· A large DNA fragment from a soil bacterium was captured and engineered to be awoken
· The researchers then used to trigger production of a novel natural product, an acid antibiotic, encrypted in that DNA was identified and characterised
· The discovered molecule, Scleric acid, could help combat bacteria and was shown to partially inhibit Mycobacterium tuberculosis, as well as the cancer-associated metabolic enzyme nicotinamide N-methyltransferase (NNMT).
Scleric Acid has been discovered by capturing and engineering a DNA fragment from soil bacteria Streptomyces sclerotialus, and could help fight bacterial infections – by researchers at the School of Life Sciences and Department of Chemistry, University of Warwick.
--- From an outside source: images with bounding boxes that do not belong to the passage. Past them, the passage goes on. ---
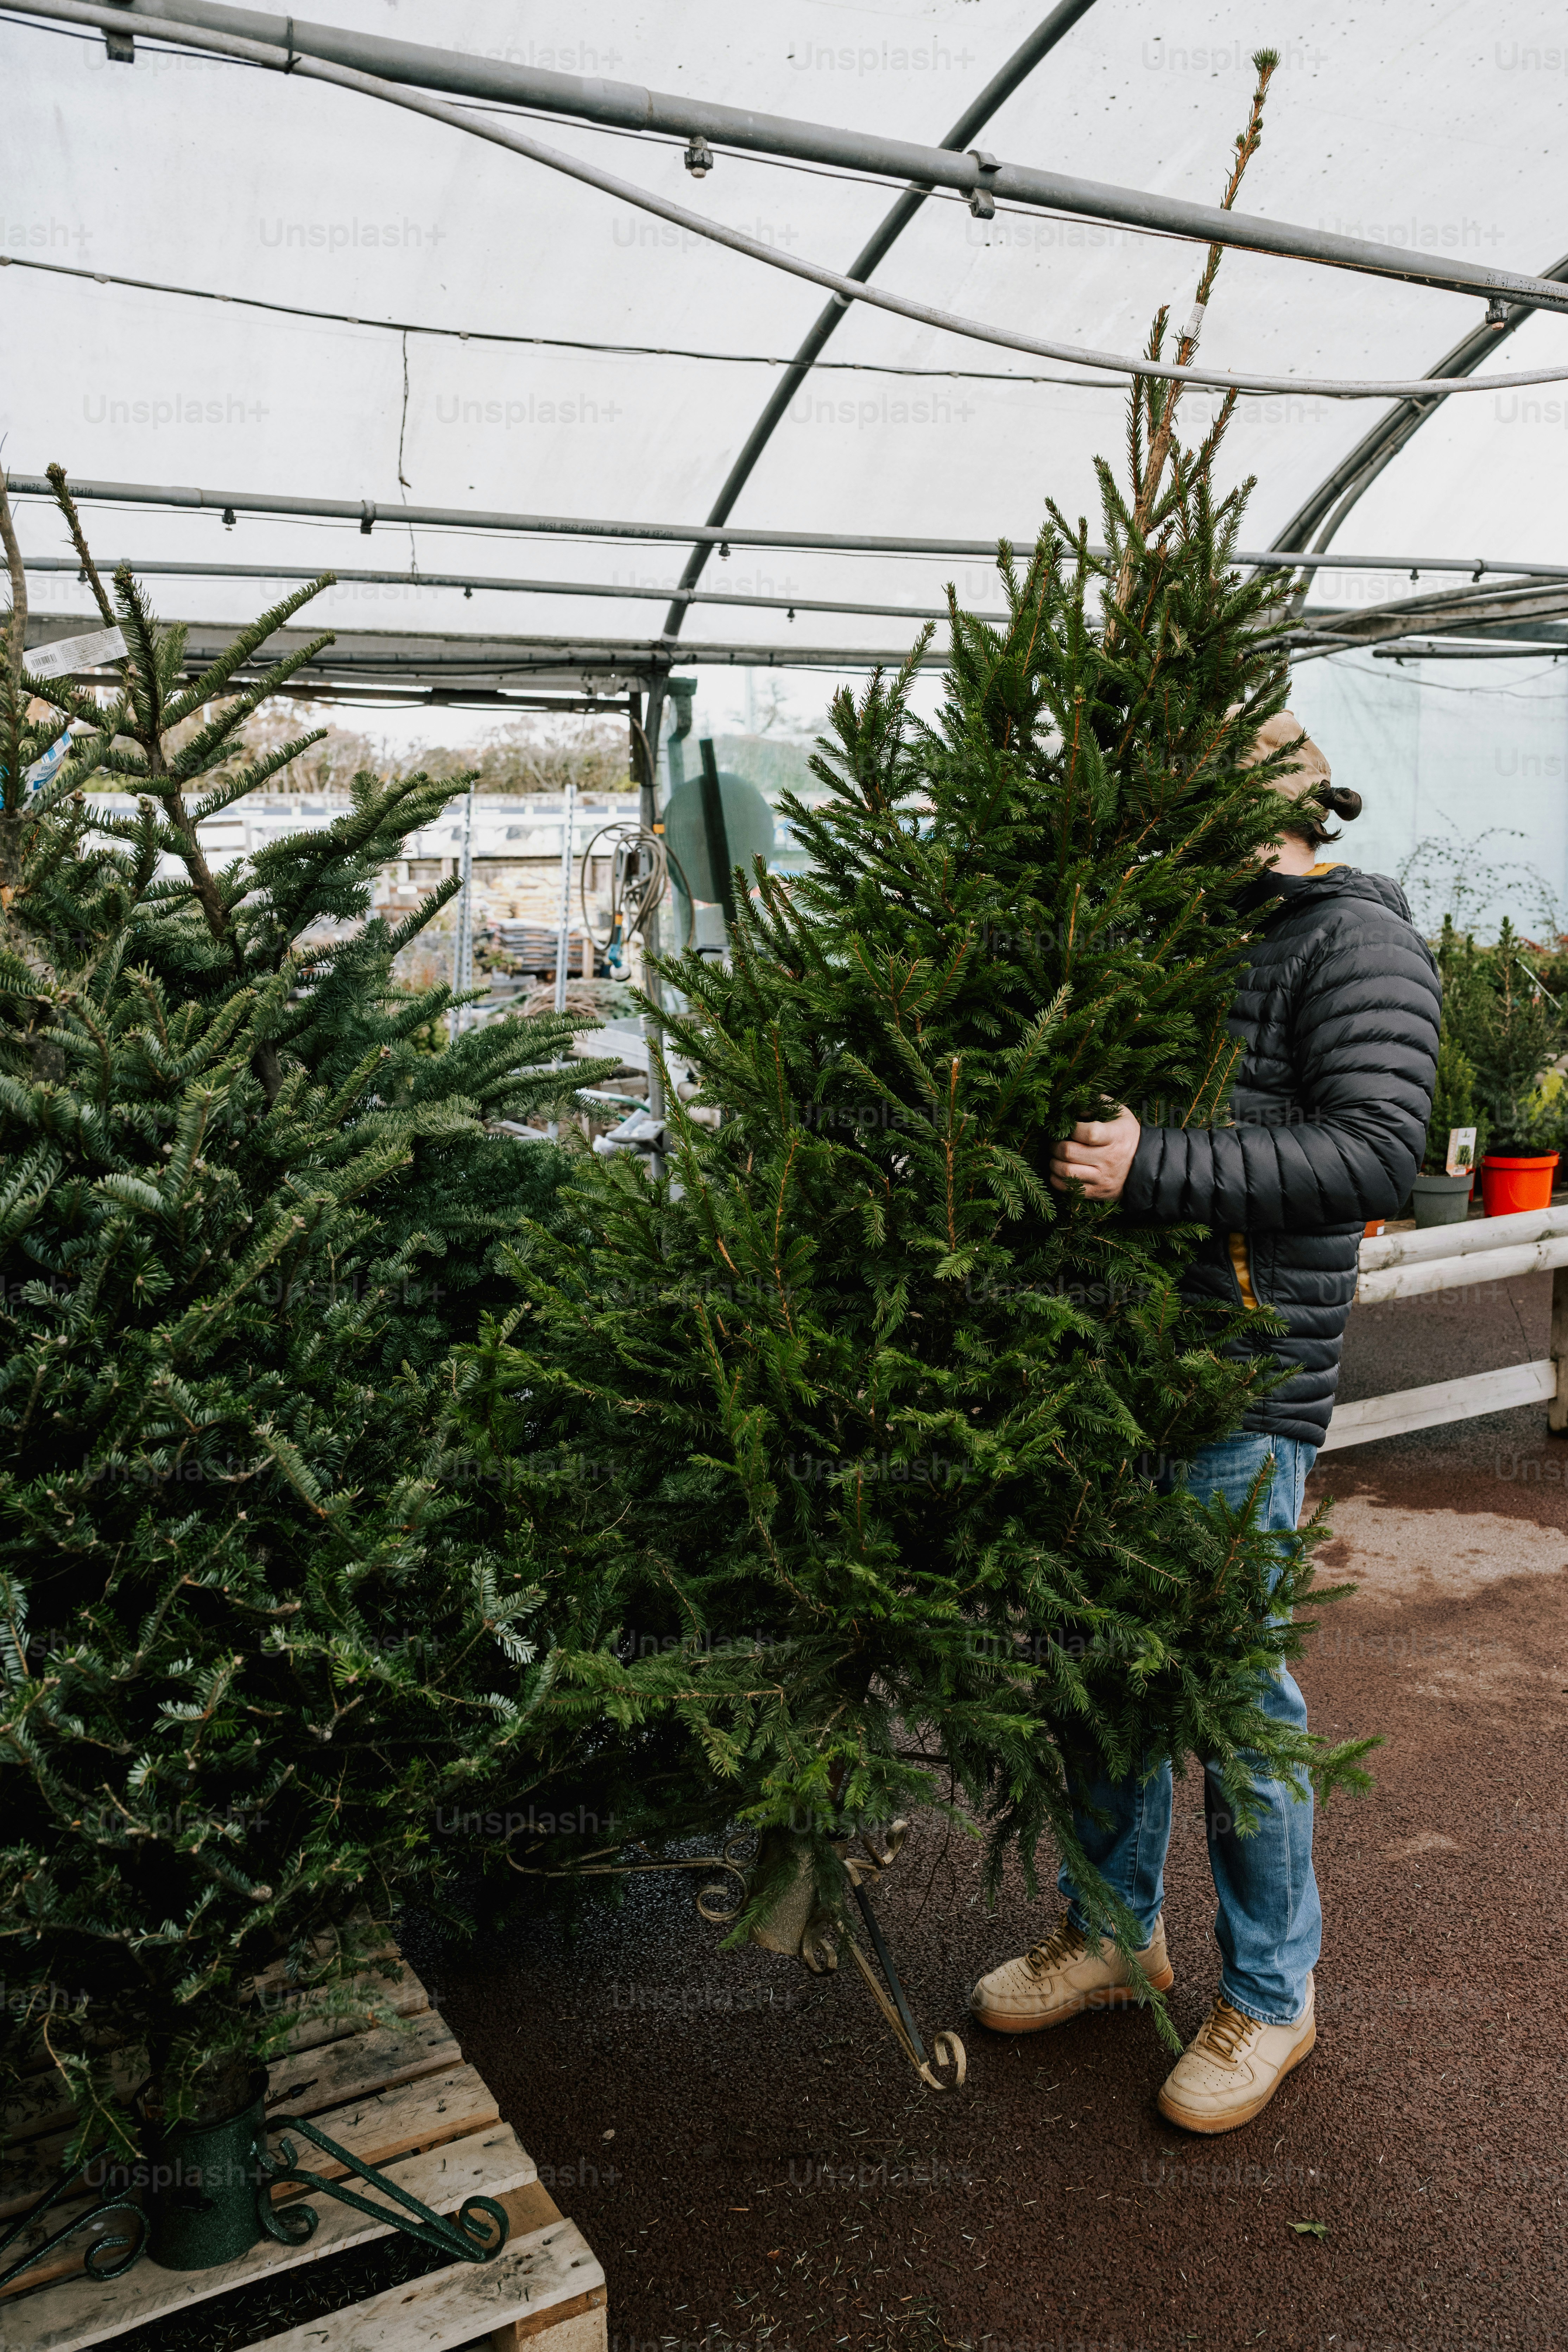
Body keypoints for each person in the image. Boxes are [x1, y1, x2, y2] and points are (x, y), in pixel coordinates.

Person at [970, 712, 1441, 2133]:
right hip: (1105, 1372)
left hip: (1235, 1375)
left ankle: (1271, 2000)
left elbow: (1377, 1151)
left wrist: (1150, 1165)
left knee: (1235, 1702)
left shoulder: (1349, 944)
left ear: (1260, 819)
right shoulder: (1186, 939)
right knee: (1104, 1669)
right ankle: (1111, 1933)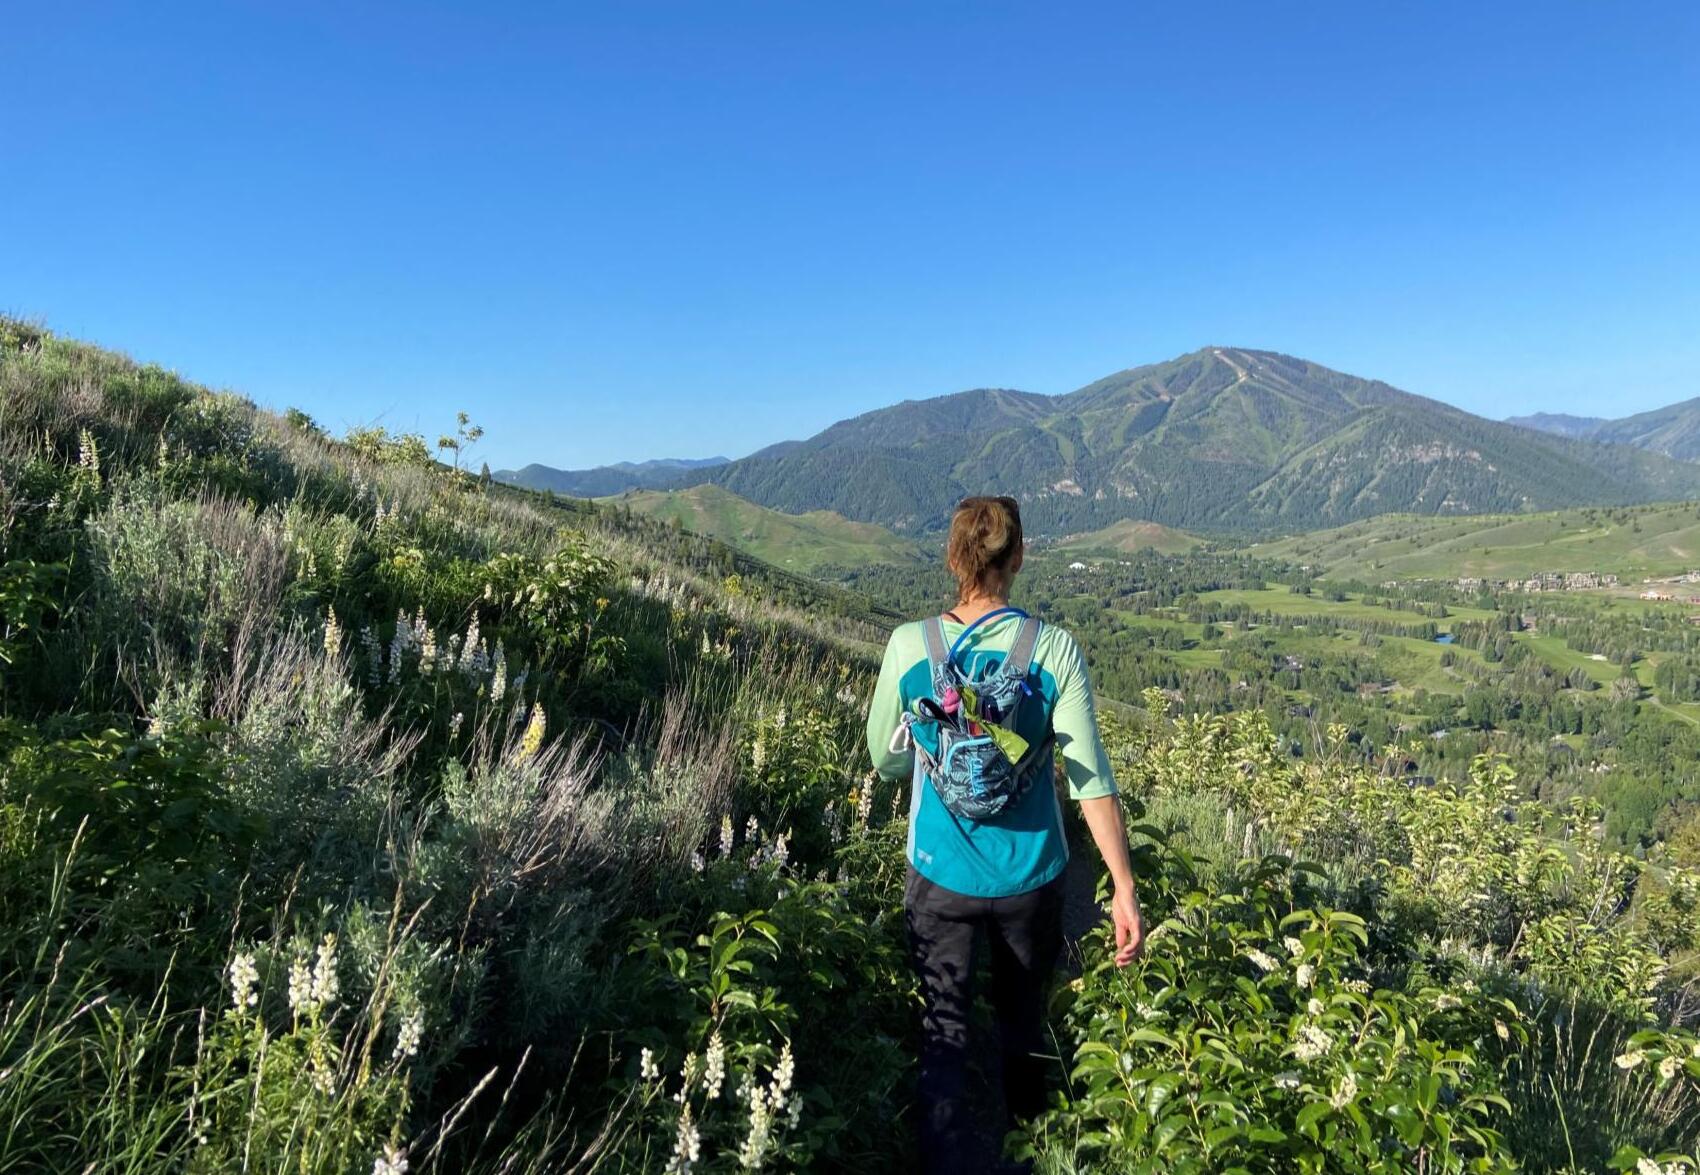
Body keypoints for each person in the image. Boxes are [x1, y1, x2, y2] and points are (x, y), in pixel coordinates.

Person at [865, 494, 1143, 1174]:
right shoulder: (1053, 649)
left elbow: (884, 759)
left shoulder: (909, 645)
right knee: (1024, 1027)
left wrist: (935, 756)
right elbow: (1090, 780)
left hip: (938, 873)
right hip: (1031, 877)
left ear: (953, 559)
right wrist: (1123, 886)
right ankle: (1032, 1152)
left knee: (944, 1032)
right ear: (1018, 557)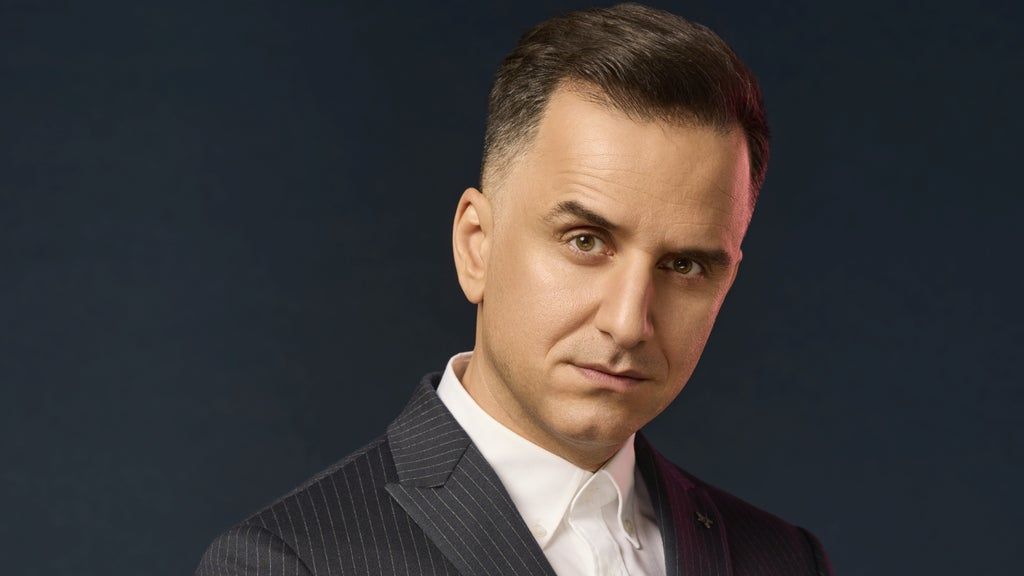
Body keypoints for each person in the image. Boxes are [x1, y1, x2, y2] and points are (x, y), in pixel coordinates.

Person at [196, 3, 834, 575]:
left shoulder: (784, 560)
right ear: (477, 245)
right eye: (585, 241)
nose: (628, 322)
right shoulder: (290, 563)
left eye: (684, 265)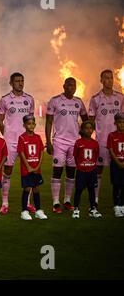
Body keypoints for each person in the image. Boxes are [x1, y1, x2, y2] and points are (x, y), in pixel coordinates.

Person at [46, 77, 89, 213]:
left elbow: (86, 120)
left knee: (71, 172)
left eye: (74, 85)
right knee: (57, 171)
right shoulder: (55, 100)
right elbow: (48, 122)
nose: (72, 87)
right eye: (69, 85)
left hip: (74, 143)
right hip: (59, 142)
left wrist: (83, 136)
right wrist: (48, 141)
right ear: (64, 86)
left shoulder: (78, 102)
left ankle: (67, 200)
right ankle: (56, 202)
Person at [0, 72, 35, 214]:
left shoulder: (30, 99)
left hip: (27, 142)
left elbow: (30, 120)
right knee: (7, 171)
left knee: (29, 171)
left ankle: (28, 203)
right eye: (17, 81)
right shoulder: (4, 100)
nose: (20, 83)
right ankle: (5, 203)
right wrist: (6, 134)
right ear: (11, 83)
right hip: (11, 142)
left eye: (22, 80)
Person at [88, 69, 124, 205]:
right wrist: (89, 139)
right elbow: (91, 121)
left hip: (119, 141)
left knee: (120, 169)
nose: (109, 80)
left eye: (111, 78)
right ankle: (95, 199)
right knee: (99, 170)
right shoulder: (95, 99)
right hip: (102, 141)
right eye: (106, 78)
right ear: (101, 80)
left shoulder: (120, 97)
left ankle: (120, 200)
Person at [17, 115, 48, 220]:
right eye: (28, 124)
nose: (31, 125)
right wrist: (28, 166)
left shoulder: (38, 137)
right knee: (27, 189)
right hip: (26, 169)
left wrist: (38, 166)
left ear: (35, 125)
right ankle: (24, 211)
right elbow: (21, 153)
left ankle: (38, 210)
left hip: (36, 169)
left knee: (36, 189)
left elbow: (41, 152)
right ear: (24, 125)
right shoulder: (22, 137)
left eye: (32, 124)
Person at [72, 120, 102, 218]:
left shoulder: (95, 143)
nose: (89, 130)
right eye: (86, 128)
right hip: (81, 171)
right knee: (79, 190)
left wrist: (91, 166)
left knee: (92, 190)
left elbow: (96, 156)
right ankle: (76, 209)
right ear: (82, 130)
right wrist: (80, 166)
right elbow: (76, 156)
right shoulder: (78, 142)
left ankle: (92, 208)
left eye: (91, 128)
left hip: (92, 171)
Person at [106, 112, 124, 217]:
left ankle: (122, 205)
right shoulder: (112, 135)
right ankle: (116, 206)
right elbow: (111, 149)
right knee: (116, 185)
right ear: (115, 123)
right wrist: (118, 162)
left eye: (123, 122)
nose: (121, 124)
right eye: (119, 122)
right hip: (115, 164)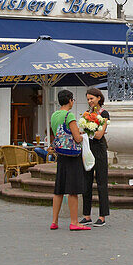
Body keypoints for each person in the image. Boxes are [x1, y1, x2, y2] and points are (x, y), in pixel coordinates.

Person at [50, 89, 89, 230]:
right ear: (70, 100)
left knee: (59, 188)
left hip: (61, 153)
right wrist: (82, 135)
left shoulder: (54, 115)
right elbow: (77, 138)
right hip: (72, 155)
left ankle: (54, 221)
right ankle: (74, 222)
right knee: (73, 189)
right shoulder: (69, 115)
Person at [80, 87, 110, 227]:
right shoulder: (86, 114)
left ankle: (102, 216)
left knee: (101, 181)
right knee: (86, 181)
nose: (90, 101)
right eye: (88, 99)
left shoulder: (104, 114)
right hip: (88, 148)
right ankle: (87, 215)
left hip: (99, 148)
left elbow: (99, 134)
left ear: (99, 98)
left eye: (92, 98)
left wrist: (89, 131)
A team led by Dr Christophe Corre and Dr Manuela Tosin have had published in Chemical Sciencehttps://pubs.rsc.org/en/content/articlepdf/2019/SC/C8SC03814G the characterisation of a new bioactive natural product whose derivatives could be used as antibiotics and help fight infections.
The new molecule was encrypted in a silent cluster of genes in the soil bacterium Streptomyces sclerotialus (isolated in Pune – India) and discovered by turning on an otherwise silent pathway using a combination of bioinformatics analyses, CRISPR/Cas9 gene editing and analytic chemistry instrumentation.
Bioinformatics tools permit to identify proteins encoded in DNA sequences and to predict the role they may play. In the majority of studies aimed to discover new natural products, researchers look for conserved enzymes with homology to known biosynthetic machineries. In this study, conserved regulatory elements associated with biosynthetic genes were targeted. An approach expected to lead to the discovery of natural products assembled by truly novel types of biocatalysts.
The study revealed a structurally new class of natural product but also new biosynthetic enzymes that catalyse unique condensation reactions between the building blocks that make up scleric acid. Such enzymes may find future applications as biocatalysts for the manufacture of high value chemicals.
The expression and manipulation of the cluster of genes of interest was carried out in a secondary organism using quick and efficient CRISPR/Cas9-based gene editing technology. This means that there is no need to optimise a protocol for the engineering of the bacterial species of interest, and this approach can be extended to exploit gene clusters identified in genetically intractable bacteria or even in metagenomes (genetic material recovered directly from environmental samples).
The approach of engineering genetically silent pathways that bacteria are thought to “normally” use to outcompete other micro-organisms could result in the discovery of a wide variety of novel antimicrobial compounds – which could help solve the antibiotic resistance crisis.
The researchers then tested the scleric acid possible antibiotic powers and found that it showed moderate antibacterial activity against Mycobacterium tuberculosis (H37Rv), exhibiting a 32% inhibition on the growth of this strain. The scleric acid also showed inhibitory activity on the cancer associated metabolic enzyme nicotinamide N-methyltransferase (NNMT).
Dr Christophe Corre who is part of the Warwick Integrative Synthetic Biology Centre commented:
“Over the last decade, a combination of technological advances, in particular in DNA sequencing, bioinformatics tool development, microbial genetic engineering and analytical chemistry, has really changed the game. New strategies have been developed to exploit the genomes of bacteria and access a large untapped source of novel molecules with therapeutic potential, in particular to treat infectious diseases.
Using synthetic biology, our study has evidenced that breaking locks at the transcriptional level does trigger the production of truly novel bioactive substances. The next game-changer will be the successful implementation of automation and robotics to characterise the thousands of natural products that remain encrypted at the DNA level.”